Hadoop is becoming an increasingly popular solution to this problem. Customers are able to easily stage their data in a single Hadoop-based repository, leveraging its ability to inexpensively store both complex and structured data. They can then iterate over data using MapReduce to process and analyze the data, create meta-data layers, and transform the data for loading into a Greenplum database. Additionally, customers can combine long-term historical and new data enabling deeper insight and the detection of patterns not visible over short time periods.

"Together EMC and Cloudera have a real opportunity to help companies change the way they collect, process and store data," said Michael Olson, CEO of Cloudera. "Organizations can use CDH to inexpensively capture complex and structured data, while Greenplum Chorus utilizes its cloud-based platform to discover data from a variety of sources and enables collaborative analysis for end users."

"EMC is building the data system of the future, a system that brings together all of your data, all of your tools, and all of your people," said Bill Cook, President and General Manager of EMC's Data Computing Division. "EMC and Cloudera represent a powerful combination of what we can deliver to customers. By bringing together our solutions, our customers have a powerful tool for collaborative data analysis and can more quickly and effectively analyze data from a variety of sources."

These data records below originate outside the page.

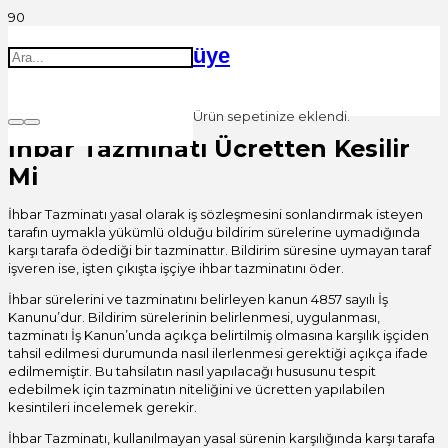
üye
Ürün
sepetinize eklendi.
İhbar Tazminatı Ücretten Kesilir
Mi
İhbar Tazminatı yasal olarak iş sözleşmesini sonlandırmak isteyen
tarafın uymakla yükümlü olduğu bildirim sürelerine uymadığında
karşı tarafa ödediği bir tazminattır. Bildirim süresine uymayan taraf
işveren ise, işten çıkışta işçiye ihbar tazminatını öder.
İhbar sürelerini ve tazminatını belirleyen kanun 4857 sayılı İş
Kanunu’dur. Bildirim sürelerinin belirlenmesi, uygulanması,
tazminatı İş Kanun’unda açıkça belirtilmiş olmasına karşılık işçiden
tahsil edilmesi durumunda nasıl ilerlenmesi gerektiği açıkça ifade
edilmemiştir. Bu tahsilatın nasıl yapılacağı hususunu tespit
edebilmek için tazminatın niteliğini ve ücretten yapılabilen
kesintileri incelemek gerekir.
İhbar Tazminatı, kullanılmayan yasal sürenin karşılığında karşı tarafa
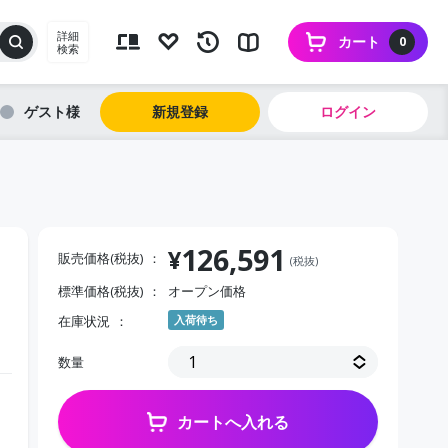
詳細
カート
0
検索
ゲスト
新規登録
ログイン
126,591
¥
販売価格(税抜)
(税抜)
標準価格(税抜)
オープン価格
在庫状況
入荷待ち
数量
カートへ入れる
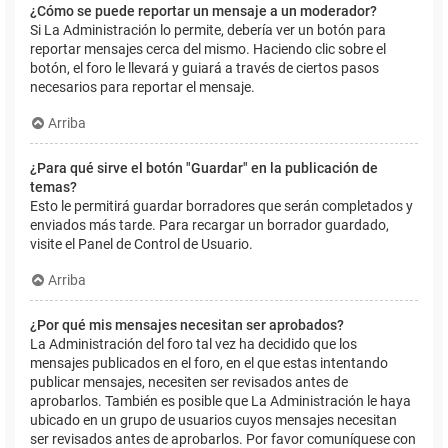
¿Cómo se puede reportar un mensaje a un moderador?
Si La Administración lo permite, debería ver un botón para
reportar mensajes cerca del mismo. Haciendo clic sobre el
botón, el foro le llevará y guiará a través de ciertos pasos
necesarios para reportar el mensaje.
Arriba
¿Para qué sirve el botón "Guardar" en la publicación de
temas?
Esto le permitirá guardar borradores que serán completados y
enviados más tarde. Para recargar un borrador guardado,
visite el Panel de Control de Usuario.
Arriba
¿Por qué mis mensajes necesitan ser aprobados?
La Administración del foro tal vez ha decidido que los
mensajes publicados en el foro, en el que estas intentando
publicar mensajes, necesiten ser revisados antes de
aprobarlos. También es posible que La Administración le haya
ubicado en un grupo de usuarios cuyos mensajes necesitan
ser revisados antes de aprobarlos. Por favor comuníquese con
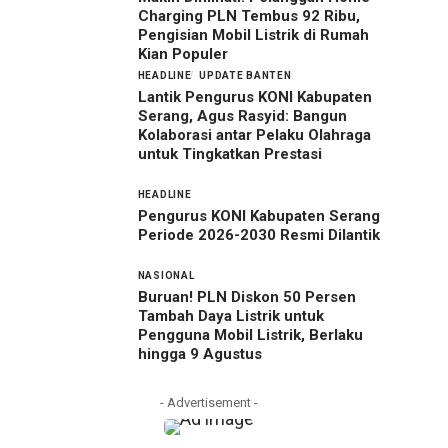
Charging PLN Tembus 92 Ribu,
Pengisian Mobil Listrik di Rumah
Kian Populer
HEADLINE
UPDATE BANTEN
Lantik Pengurus KONI Kabupaten
Serang, Agus Rasyid: Bangun
Kolaborasi antar Pelaku Olahraga
untuk Tingkatkan Prestasi
HEADLINE
Pengurus KONI Kabupaten Serang
Periode 2026-2030 Resmi Dilantik
NASIONAL
Buruan! PLN Diskon 50 Persen
Tambah Daya Listrik untuk
Pengguna Mobil Listrik, Berlaku
hingga 9 Agustus
- Advertisement -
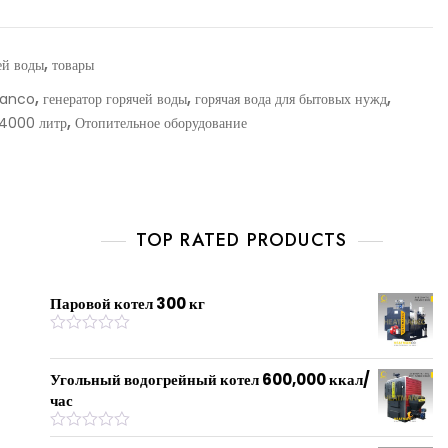
,
ей воды
товары
,
,
,
anco
генератор горячей воды
горячая вода для бытовых нужд
,
 4000 литр
Отопительное оборудование
TOP RATED PRODUCTS
Паровой котел 300 кг
R
a
t
Угольный водогрейный котел 600,000 ккал/
e
час
d
0
o
R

CDH is the most comprehensive and broadly adopted Hadoop-based platform on the market, lowering the barrier to Hadoop adoption by making it simple to install and easy to integrate into the data center. It consists of core Apache Hadoop and eight additional open source projects, all tested and integrated into a single platform, making it the most complete Hadoop-based distribution. For more information about CDH, visit

EMC will be exhibiting and presenting on its relationship with Cloudera at the annual Hadoop World conference taking place in New York City on October 12. Attend Hadoop World 2010 for additional examples of Hadoop in the enterprise.

About Cloudera

Cloudera ( is a leading provider of Hadoop-based software and services and works with customers in financial services, web, telecommunications, government and other industries. The company's products, Cloudera Enterprise and Cloudera's Distribution for Hadoop, help organizations profit from all of their information. Cloudera's Distribution for Hadoop is the most comprehensive Apache Hadoop-based platform in the industry. Cloudera Enterprise is the most cost-effective way to perform large-scale data storage and analysis and includes the tools, platform and support necessary to use Hadoop in a production environment. Cloudera provides professional services, technical support and training to help any business use the software created by Google, Facebook and Yahoo! Founded by pioneers in large-scale data and home of the original Apache Hadoop creator, Cloudera is a private company backed by venture investors Accel Partners and Greylock Partners with headquarters in Palo Alto, California.